Qualitative methods have been used to investigate specific aspects of depression care for different populations. Adult participants enrolled in a CCM intervention study were interviewed about their experience of collaborative care, and these data were used to amend and improve the model for future research projects [
47]. Focus groups have been used to investigate the attitudes and preferences of different ethnic groups in relation to treatment for depression [
48], as well as stigmatizing beliefs about depression and help seeking for depression [
49]. These studies have highlighted the importance of stigma on help seeking behaviours and adherence to treatment. Experiences and beliefs about treatment for depression have been explored in interviews with adults [
46] and, of specific relevance to this study, young people aged 14-19 years who were involved in either interviews or a focus group [
50]. Both the adult and adolescent samples wanted more information about depression and the available treatment options, as well as support from their clinicians to make treatment decisions.

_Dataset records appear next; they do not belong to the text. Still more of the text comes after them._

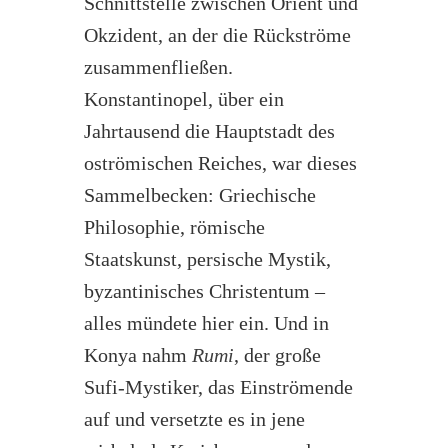
Schnittstelle zwischen Orient und
Okzident, an der die Rückströme
zusammenfließen.
Konstantinopel, über ein
Jahrtausend die Hauptstadt des
oströmischen Reiches, war dieses
Sammelbecken: Griechische
Philosophie, römische
Staatskunst, persische Mystik,
byzantinisches Christentum –
alles mündete hier ein. Und in
Konya nahm
Rumi
, der große
Sufi-Mystiker, das Einströmende
auf und versetzte es in jene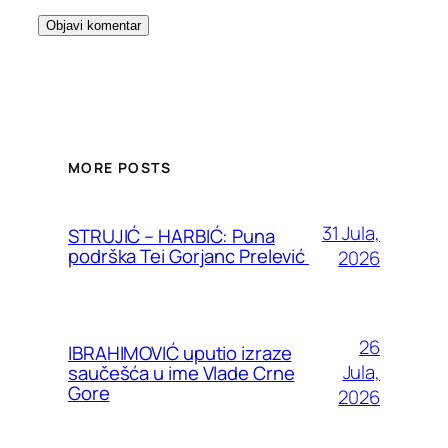
MORE POSTS
31 Jula,
STRUJIĆ – HARBIĆ: Puna
podrška Tei Gorjanc Prelević
2026
26
IBRAHIMOVIĆ uputio izraze
Jula,
saučešća u ime Vlade Crne
Gore
2026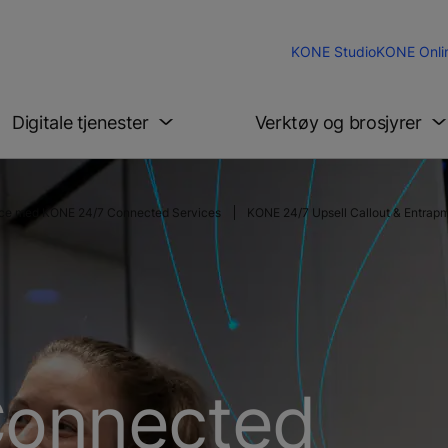
KONE Studio
KONE Onli
Digitale tjenester
Verktøy og brosjyrer
rvice med KONE 24/7 Connected Services
KONE 24/7 Upsell Callout & Entrap
Connected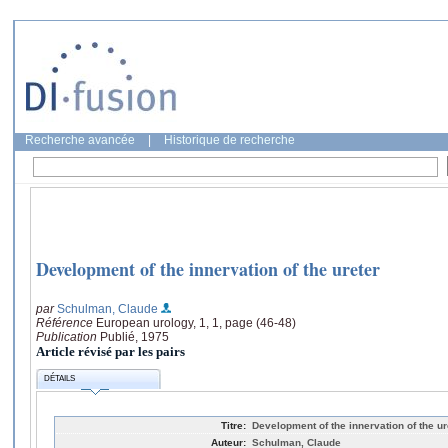
Recherche avancée
|
Historique de recherche
Development of the innervation of the ureter
par
Schulman, Claude
Référence
European urology, 1, 1, page (46-48)
Publication
Publié, 1975
Article révisé par les pairs
DÉTAILS
Titre:
Development of the innervation of the ur
Auteur:
Schulman, Claude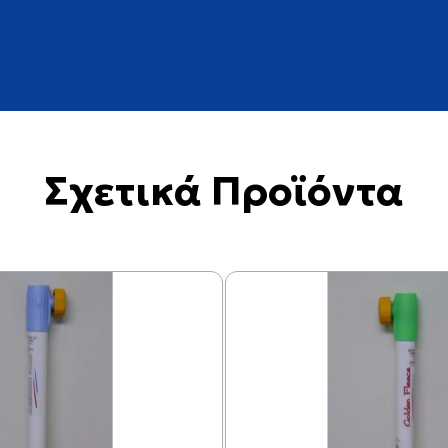
Σχετικά Προϊόντα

Given the paucity of data in the area, particularly for clients seen in tertiary mental health settings, we felt that a descriptive account of young peoples' experiences and beliefs about treatment decision making for depression would be a useful starting point from which further work into SDM and DAs for this population could build upon. We also felt that obtaining accounts from caregivers was imperative given the ages/developmental stages and the likely involvement of caregivers in the decision making processes. The aim of the current study therefore was to investigate the experiences and beliefs of young people who had been diagnosed with depressive disorders and their caregivers. Specifically, of interest was the degree to which young people and their caregivers were involved in treatment decision making, and how involved they wished to be. First and foremost, this study sought to obtain rich descriptive data on the above topics in and of themselves; however, a secondary purpose was to investigate whether or not treatment decision making could be improved at each service and to use the data to inform the development of a decision support tool.